The problem of estimating the eigenvalue distribution of large matrices has a particularly long history in fields such as condensed matter physics and quantum chemistry, where one often wishes to estimate the density of states (DOS). The stochastic methods we develop in this paper build upon these decades of work, which we briefly review here. One of the core components of our procedure is the use of a stochastic estimator for the trace of a matrix by constructing a quadratic form with a random vector. This procedure is generally attributed to Hutchinson (1989), but it was coincidentally introduced in Skilling (1989). This latter work by Skilling sketches out an approach to eigenvalue estimation based on generalized traces and Chebyshev polynomials that strongly influences the present paper. Although Lanczos and Chebyshev polynomial expansions had been used for many years in physics and quantum chemistry (see, e.g., Haydock et al. (1972), Tal-Ezer and Kosloff (1984)), the combination of polynomial expansion and randomized trace estimation as in Skilling (1989) led to the kernel polynomial method for estimation the density of states in Silver and Röder (1994) and Silver et al. (1996), in which a smoothing kernel is convolved with the spectral density in order to reduce the Gibbs phenomenon. See Weiße et al. (2006) for a review of the kernel polynomial method and a broader historical perspective on these estimation techniques in physics and quantum chemistry. Outside of the kernel polynomial method specifically, these methods have also found use in quantum chemistry for stochastic Kohn-Sham density functional theory (Baer et al., 2013).
More broadly, these estimators have been used to perform estimation of the density of states, e.g., the spectral density of Hamiltonian systems.
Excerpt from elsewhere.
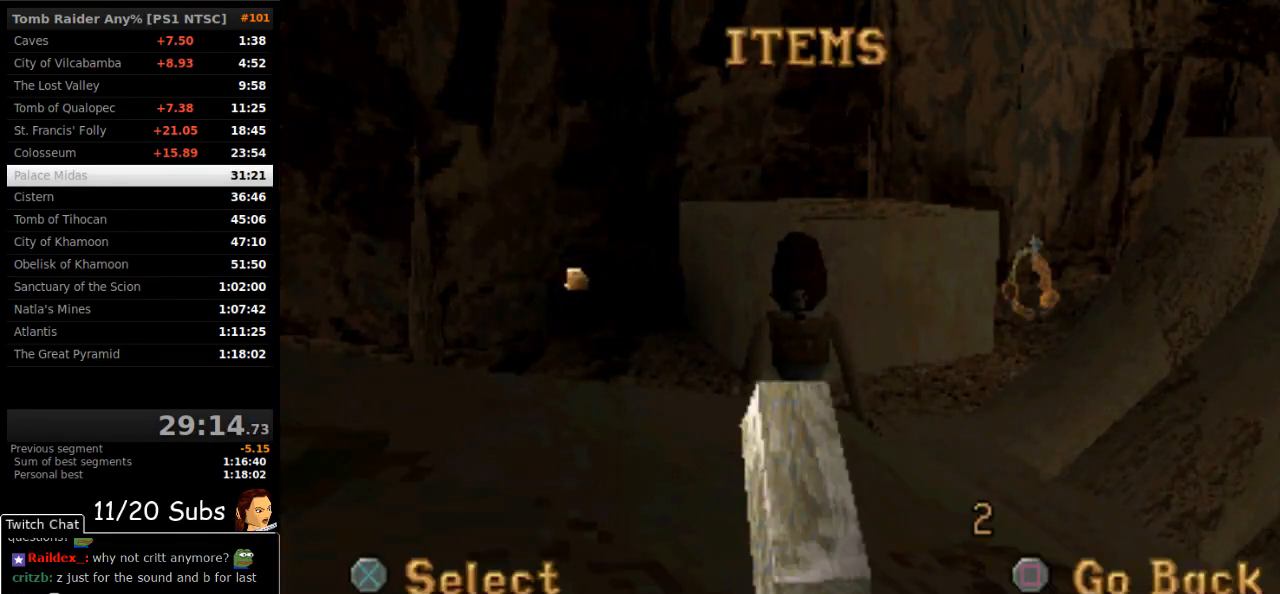
{"buttons": [], "right_stick": "center", "events": [[17, "CROSS", "down"], [100, "CROSS", "up"], [167, "CROSS", "down"], [233, "CROSS", "up"], [283, "CROSS", "down"], [367, "CROSS", "up"], [417, "CROSS", "down"], [500, "CROSS", "up"]]}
For example, Drabold and Sankey (1993)
used moment-constrained random vectors within the trace estimator to form estimates of the DOS based on the maximum entropy principle.Jeffrey and Smith (1997) took a related approach and used the trace estimator to compute first and second moments with which a Gaussian can be fit. Zhu et al. (1994) and Parker et al. (1996) used a truncated Chebyshev approximation to the delta function to estimate the spectral density of a Hamiltonian.
Motivated in part by these physics applications, a broader literature has developed around randomized trace estimators applied to polynomial expansions. For example, Bai et al. (1996), Bai and Golub (1996), and Golub and Meurant (1994) developed a set of fundamentally similar techniques using a quadrature-based view on the estimation of generalized traces, proving upper and lower bounds on the estimates. These techniques are closely related to those presented here, although we develop unbiased estimates of the matrix function in addition to the unbiased trace estimator, and address the case where the matrix-vector product is itself noisy. We also view the problem as one of estimating the entire spectral density, rather than the efficient estimation of a single scalar. Avron and Toledo (2011) also studied theoretical properties of the trace estimator, and developed convergence bounds, later extended by Roosta-Khorasani and Ascher (2015).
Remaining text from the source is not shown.